- [MATERIAL PROVIDED]
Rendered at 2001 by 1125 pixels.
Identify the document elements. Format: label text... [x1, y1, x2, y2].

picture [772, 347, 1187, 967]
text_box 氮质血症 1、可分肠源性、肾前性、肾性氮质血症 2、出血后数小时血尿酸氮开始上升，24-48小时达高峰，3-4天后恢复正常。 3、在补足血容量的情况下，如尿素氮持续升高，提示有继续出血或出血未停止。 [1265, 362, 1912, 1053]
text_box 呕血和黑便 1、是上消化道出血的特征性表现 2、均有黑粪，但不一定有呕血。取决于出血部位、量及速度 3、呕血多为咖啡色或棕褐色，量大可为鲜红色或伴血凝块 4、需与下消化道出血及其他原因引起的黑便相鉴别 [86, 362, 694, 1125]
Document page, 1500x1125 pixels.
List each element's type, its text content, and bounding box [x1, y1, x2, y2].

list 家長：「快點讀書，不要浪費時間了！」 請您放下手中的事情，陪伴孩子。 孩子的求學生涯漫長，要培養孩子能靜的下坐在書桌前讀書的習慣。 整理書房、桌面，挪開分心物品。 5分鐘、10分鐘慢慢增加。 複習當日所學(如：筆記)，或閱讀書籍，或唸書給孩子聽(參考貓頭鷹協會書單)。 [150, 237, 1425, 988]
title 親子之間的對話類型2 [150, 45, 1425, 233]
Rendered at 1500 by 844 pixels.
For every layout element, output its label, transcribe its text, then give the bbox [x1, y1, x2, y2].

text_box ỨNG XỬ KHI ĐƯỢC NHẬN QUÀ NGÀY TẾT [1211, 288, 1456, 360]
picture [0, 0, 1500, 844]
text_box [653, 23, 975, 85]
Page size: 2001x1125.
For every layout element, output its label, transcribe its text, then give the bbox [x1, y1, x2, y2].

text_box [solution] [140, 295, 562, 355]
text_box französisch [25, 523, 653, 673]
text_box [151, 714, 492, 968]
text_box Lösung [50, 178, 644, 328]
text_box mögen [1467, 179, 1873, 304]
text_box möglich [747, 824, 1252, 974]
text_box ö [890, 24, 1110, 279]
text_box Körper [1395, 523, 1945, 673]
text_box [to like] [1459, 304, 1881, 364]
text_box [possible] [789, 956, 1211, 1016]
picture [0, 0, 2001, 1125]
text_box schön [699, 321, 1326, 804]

- [WORK REQUIRED] Please state how many lines in the listing contain the string "Rendered", and give nothing besides that number.

- [RESULT OF THIS TASK] 2